Input data START
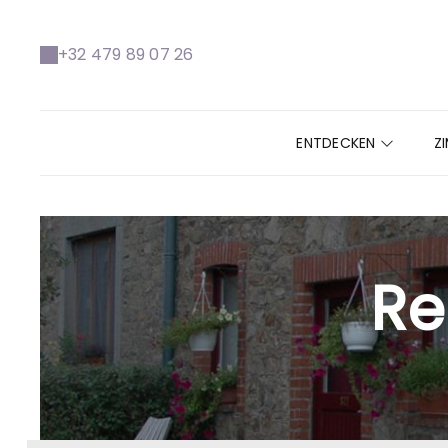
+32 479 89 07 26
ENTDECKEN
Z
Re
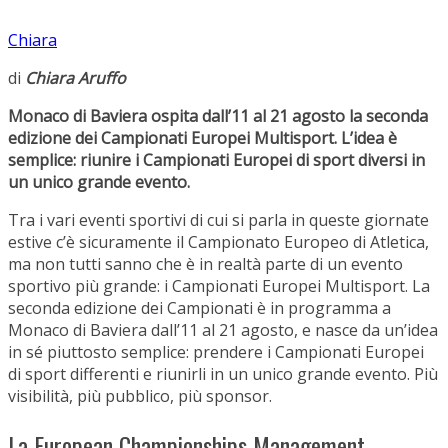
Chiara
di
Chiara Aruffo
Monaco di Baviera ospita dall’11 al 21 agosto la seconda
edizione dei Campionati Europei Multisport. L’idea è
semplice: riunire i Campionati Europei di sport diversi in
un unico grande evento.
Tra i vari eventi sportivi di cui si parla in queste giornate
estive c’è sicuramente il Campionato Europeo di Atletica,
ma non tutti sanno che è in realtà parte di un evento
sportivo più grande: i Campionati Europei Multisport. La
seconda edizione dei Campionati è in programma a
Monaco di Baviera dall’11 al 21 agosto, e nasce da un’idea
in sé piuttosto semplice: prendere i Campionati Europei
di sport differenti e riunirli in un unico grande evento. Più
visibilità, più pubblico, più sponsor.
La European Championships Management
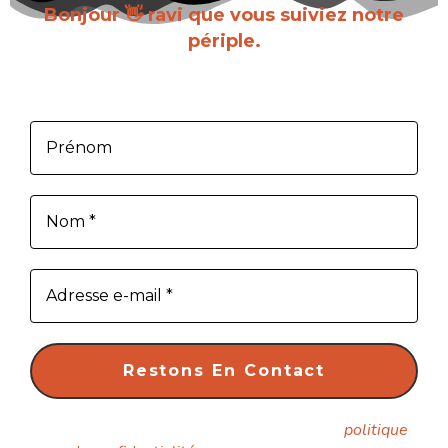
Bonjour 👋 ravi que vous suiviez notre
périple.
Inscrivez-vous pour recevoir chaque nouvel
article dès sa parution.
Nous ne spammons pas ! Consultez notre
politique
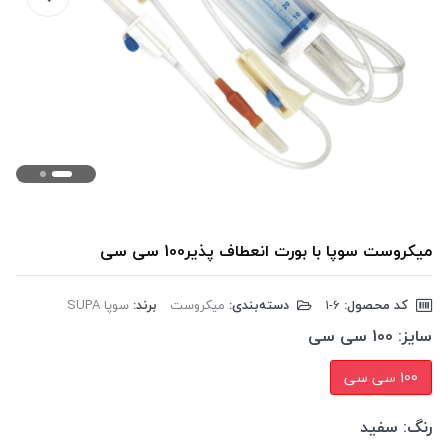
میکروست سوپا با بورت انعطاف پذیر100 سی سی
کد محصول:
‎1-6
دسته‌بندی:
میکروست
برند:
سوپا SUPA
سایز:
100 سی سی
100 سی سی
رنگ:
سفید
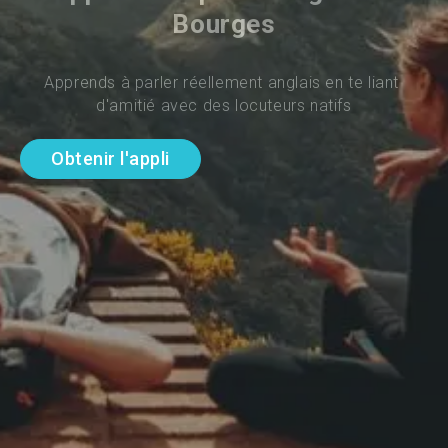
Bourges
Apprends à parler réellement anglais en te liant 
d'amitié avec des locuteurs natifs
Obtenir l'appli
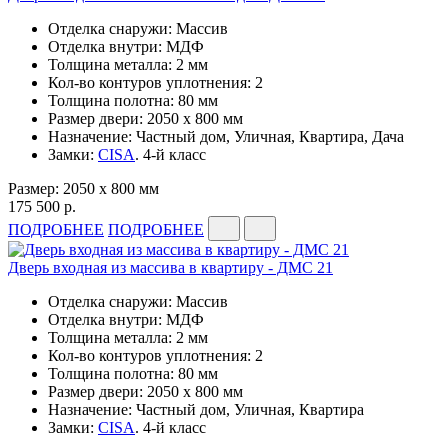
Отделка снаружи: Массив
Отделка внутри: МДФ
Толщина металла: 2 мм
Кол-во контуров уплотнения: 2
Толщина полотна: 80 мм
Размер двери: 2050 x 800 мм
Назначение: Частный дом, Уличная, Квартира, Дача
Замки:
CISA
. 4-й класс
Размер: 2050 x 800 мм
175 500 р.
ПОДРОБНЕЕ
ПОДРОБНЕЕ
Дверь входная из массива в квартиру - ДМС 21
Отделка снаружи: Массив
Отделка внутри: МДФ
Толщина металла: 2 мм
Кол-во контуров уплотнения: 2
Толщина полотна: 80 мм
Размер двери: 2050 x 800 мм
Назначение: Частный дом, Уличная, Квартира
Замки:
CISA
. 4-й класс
Input data END
### Problem to work on
Please give an exact printout of all the records, pictures aside.

### Answer section
+32 479 89 07 26
ENTDECKEN
Z
Re
Chiara
di
Chiara Aruffo
Monaco di Baviera ospita dall’11 al 21 agosto la seconda
edizione dei Campionati Europei Multisport. L’idea è
semplice: riunire i Campionati Europei di sport diversi in
un unico grande evento.
Tra i vari eventi sportivi di cui si parla in queste giornate
estive c’è sicuramente il Campionato Europeo di Atletica,
ma non tutti sanno che è in realtà parte di un evento
sportivo più grande: i Campionati Europei Multisport. La
seconda edizione dei Campionati è in programma a
Monaco di Baviera dall’11 al 21 agosto, e nasce da un’idea
in sé piuttosto semplice: prendere i Campionati Europei
di sport differenti e riunirli in un unico grande evento. Più
visibilità, più pubblico, più sponsor.
La European Championships Management
Bonjour 👋 ravi que vous suiviez notre
périple.
Inscrivez-vous pour recevoir chaque nouvel
article dès sa parution.
Nous ne spammons pas ! Consultez notre
politique
میکروست سوپا با بورت انعطاف پذیر100 سی سی
کد محصول:
‎1-6
دسته‌بندی:
میکروست
برند:
سوپا SUPA
سایز:
100 سی سی
100 سی سی
رنگ:
سفید
Bourges
Apprends à parler réellement anglais en te liant 
d'amitié avec des locuteurs natifs
Obtenir l'appli
Отделка снаружи: Массив
Отделка внутри: МДФ
Толщина металла: 2 мм
Кол-во контуров уплотнения: 2
Толщина полотна: 80 мм
Размер двери: 2050 x 800 мм
Назначение: Частный дом, Уличная, Квартира, Дача
Замки:
CISA
. 4-й класс
Размер: 2050 x 800 мм
175 500 р.
ПОДРОБНЕЕ
ПОДРОБНЕЕ
Дверь входная из массива в квартиру - ДМС 21
Отделка снаружи: Массив
Отделка внутри: МДФ
Толщина металла: 2 мм
Кол-во контуров уплотнения: 2
Толщина полотна: 80 мм
Размер двери: 2050 x 800 мм
Назначение: Частный дом, Уличная, Квартира
Замки:
CISA
. 4-й класс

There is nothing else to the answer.